The Aral Sea supported a thriving commercial fishing industry employing roughly 60,000 people in the early 1960s. 

By 1977, the fish harvest was reduced by 75 percent, and by the early 1980s the commercial fishing industry had been eliminated. 

The shrinking Aral Sea has also had a noticeable affect on the region's climate. 

The growing season there is now shorter, causing many farmers to switch from cotton to rice, which demands even more diverted water.

A secondary effect of the reduction in the Aral Sea's overall size is the rapid exposure of the lake bed. 

Strong winds that blow across this part of Asia routinely pick up and deposit tens of thousands of tons of now exposed soil every year. 

The salty dust blew off the lakebed and settled onto fields, degrading the soil. Croplands had to be flushed with larger and larger volumes of river water. 
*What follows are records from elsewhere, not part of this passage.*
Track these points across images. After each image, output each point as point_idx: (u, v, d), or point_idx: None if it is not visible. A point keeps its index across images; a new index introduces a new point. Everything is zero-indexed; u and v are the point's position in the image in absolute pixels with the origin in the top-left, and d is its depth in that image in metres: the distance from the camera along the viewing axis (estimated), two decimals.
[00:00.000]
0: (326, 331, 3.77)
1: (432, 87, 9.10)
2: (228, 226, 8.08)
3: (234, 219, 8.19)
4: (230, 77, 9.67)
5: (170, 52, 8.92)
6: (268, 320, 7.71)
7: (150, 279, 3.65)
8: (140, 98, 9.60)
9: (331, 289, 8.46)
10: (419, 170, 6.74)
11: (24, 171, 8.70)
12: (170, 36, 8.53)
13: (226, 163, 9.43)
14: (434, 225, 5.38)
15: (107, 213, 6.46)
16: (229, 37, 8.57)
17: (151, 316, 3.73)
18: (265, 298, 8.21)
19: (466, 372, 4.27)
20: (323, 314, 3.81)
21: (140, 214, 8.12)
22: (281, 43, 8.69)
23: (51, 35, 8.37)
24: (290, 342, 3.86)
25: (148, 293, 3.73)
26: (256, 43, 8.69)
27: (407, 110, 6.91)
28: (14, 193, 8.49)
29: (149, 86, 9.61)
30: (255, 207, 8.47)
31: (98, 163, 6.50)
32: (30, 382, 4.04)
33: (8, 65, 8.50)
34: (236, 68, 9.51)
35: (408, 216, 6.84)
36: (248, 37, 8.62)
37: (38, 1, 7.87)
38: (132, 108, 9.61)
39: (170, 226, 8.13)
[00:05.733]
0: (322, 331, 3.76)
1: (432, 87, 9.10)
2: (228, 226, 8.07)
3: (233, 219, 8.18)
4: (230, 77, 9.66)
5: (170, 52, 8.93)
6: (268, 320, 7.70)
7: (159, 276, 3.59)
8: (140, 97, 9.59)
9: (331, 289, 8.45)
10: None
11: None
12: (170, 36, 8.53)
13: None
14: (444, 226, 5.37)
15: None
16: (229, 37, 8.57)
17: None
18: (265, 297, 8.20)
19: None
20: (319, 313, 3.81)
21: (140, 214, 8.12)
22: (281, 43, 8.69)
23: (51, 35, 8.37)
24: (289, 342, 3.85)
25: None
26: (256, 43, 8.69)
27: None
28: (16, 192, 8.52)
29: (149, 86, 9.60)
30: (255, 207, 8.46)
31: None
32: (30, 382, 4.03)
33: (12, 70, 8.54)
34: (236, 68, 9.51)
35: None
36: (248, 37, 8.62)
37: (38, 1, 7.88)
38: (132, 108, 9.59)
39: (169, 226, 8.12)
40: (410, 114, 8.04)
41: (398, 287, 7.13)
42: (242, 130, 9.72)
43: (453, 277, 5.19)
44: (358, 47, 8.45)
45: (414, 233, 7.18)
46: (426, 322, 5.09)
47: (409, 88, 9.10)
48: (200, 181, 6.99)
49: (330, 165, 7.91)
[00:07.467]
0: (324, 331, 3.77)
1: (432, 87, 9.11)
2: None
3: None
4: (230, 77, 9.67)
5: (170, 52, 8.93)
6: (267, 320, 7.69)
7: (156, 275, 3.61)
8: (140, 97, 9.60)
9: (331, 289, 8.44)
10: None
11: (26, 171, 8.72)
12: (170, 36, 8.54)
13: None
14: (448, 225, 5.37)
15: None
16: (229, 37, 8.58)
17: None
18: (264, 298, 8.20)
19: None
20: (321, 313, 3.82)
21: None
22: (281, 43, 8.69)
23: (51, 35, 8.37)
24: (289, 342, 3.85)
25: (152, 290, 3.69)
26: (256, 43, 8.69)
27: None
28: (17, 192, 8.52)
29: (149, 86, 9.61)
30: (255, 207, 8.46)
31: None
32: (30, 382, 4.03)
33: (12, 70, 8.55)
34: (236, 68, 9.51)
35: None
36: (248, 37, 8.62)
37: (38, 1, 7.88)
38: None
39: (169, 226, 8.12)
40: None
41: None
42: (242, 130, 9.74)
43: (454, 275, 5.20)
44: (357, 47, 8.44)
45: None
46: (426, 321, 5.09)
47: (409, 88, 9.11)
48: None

The loss of the moderating influence of such a large body of water made winters colder and summers hotter and drier.

In a last-ditch effort to save some of the lake, Kazakhstan built a dam between the northern and southern parts of the Aral Sea. 

Completed in 2005, the dam was basically a death sentence for the southern Aral Sea, which was judged to be beyond saving. 

All of the water flowing into the desert basin from the Syr Darya now stays in the Northern Aral Sea.

Between 2005 and 2006, the water levels in that part of the lake rebounded significantly and very small increases are visible throughout the rest of the time period. 

The differences in water color are due to changes in sediment.